Why cancel this listener? Actually, the main reason is to avoid mutual interference between operations. Imagine that User A initiates a topic deletion, while User B adds partitions to this topic at the same time. In this case, these two operations will conflict with each other. If the Controller is allowed to process both operations simultaneously, it will cause logical confusion and inconsistent state. To deal with this situation, before removing the replica and partition objects of a topic, the code needs to execute this method first to ensure that it no longer responds to other operations on that topic initiated by users.

The implementation principle of the mutePartitionModifications method is very simple. It calls the unregisterPartitionModificationsHandlers and then calls the unregisterZNodeChangeHandler method of KafkaZkClient to cancel the listener for data changes on the partition nodes of the given topic on ZooKeeper.

4. sendMetadataUpdate

It calls the sendUpdateMetadataRequest method of KafkaController to send an update metadata request to all Brokers in the cluster, telling them to stop serving partitions of the deleted topics. The code is as follows:

override def sendMetadataUpdate(partitions: Set[TopicPartition]): Unit = {
  // Send an UpdateMetadataRequest to all Brokers in the cluster
  // to notify them of the state changes for the given partitions
  controller.sendUpdateMetadataRequest(
    controller.controllerContext.liveOrShuttingDownBrokerIds.toSeq, partitions)
}

This method sends an update metadata request to all Brokers in the cluster to inform them of the state changes for the given partitions.

Dataset entries
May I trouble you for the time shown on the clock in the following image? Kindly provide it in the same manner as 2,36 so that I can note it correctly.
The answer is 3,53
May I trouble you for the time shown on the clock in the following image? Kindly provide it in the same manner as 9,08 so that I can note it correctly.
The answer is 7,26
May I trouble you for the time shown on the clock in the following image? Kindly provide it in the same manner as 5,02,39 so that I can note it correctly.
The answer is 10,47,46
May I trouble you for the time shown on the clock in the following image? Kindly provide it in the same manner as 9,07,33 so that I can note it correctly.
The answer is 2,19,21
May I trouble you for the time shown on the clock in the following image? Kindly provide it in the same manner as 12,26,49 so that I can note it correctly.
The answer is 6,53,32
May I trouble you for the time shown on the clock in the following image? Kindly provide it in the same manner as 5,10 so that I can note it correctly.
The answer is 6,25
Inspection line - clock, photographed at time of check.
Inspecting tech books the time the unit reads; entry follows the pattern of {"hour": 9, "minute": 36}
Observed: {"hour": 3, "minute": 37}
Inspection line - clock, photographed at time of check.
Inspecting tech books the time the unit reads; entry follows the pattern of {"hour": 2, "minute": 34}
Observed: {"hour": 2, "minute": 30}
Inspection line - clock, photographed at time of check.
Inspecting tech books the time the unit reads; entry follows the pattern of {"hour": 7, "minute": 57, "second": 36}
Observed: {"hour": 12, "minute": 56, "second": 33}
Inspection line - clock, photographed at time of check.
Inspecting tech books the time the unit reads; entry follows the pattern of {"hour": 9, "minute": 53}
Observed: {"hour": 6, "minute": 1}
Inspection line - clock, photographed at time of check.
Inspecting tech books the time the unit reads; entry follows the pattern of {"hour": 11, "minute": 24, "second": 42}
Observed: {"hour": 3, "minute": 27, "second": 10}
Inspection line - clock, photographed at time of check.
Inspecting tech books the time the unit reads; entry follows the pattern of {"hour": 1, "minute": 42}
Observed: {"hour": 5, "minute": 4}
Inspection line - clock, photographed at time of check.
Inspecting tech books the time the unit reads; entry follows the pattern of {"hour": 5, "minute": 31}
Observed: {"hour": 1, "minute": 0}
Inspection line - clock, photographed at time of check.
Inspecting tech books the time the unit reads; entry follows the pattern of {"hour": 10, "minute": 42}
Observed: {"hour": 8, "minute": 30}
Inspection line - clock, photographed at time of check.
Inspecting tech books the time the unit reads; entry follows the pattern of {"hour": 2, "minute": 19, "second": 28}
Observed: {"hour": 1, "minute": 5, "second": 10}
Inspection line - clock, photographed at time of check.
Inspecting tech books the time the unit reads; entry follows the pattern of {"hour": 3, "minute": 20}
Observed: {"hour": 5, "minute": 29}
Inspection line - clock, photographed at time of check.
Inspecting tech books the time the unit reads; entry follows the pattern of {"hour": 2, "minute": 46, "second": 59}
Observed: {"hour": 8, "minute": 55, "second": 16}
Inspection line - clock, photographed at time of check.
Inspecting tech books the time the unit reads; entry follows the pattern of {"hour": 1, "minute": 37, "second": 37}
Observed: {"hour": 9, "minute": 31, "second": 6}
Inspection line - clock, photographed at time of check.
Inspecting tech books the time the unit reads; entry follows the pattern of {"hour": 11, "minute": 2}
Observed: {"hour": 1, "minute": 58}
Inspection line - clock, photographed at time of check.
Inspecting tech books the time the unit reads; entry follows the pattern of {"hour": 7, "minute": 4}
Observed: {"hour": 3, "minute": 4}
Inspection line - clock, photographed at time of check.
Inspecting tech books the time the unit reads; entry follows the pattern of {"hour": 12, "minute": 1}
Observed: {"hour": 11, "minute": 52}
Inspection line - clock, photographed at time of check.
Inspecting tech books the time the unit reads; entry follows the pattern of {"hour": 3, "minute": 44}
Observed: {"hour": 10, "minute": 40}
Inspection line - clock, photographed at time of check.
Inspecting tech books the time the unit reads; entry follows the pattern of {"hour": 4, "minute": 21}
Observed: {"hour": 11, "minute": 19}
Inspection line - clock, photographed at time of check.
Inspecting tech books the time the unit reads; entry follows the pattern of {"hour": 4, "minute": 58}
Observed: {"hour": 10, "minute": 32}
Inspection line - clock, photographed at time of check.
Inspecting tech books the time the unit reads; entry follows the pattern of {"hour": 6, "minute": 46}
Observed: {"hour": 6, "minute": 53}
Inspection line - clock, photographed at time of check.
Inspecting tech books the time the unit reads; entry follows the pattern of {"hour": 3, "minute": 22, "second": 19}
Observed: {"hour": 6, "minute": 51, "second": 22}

#### TASKS TO PERFORM
1) Please copy the part of the Kafka passage between "Why cancel this" and "initiated by users.", inclusive.
2) Select every line of the rows that contains the word "answer". Case counts.
The Kafka passage and the rows were taken from unrelated sources.

#### IN RESPONSE
1)
Why cancel this listener? Actually, the main reason is to avoid mutual interference between operations. Imagine that User A initiates a topic deletion, while User B adds partitions to this topic at the same time. In this case, these two operations will conflict with each other. If the Controller is allowed to process both operations simultaneously, it will cause logical confusion and inconsistent state. To deal with this situation, before removing the replica and partition objects of a topic, the code needs to execute this method first to ensure that it no longer responds to other operations on that topic initiated by users.

2)
The answer is 3,53
The answer is 7,26
The answer is 10,47,46
The answer is 2,19,21
The answer is 6,53,32
The answer is 6,25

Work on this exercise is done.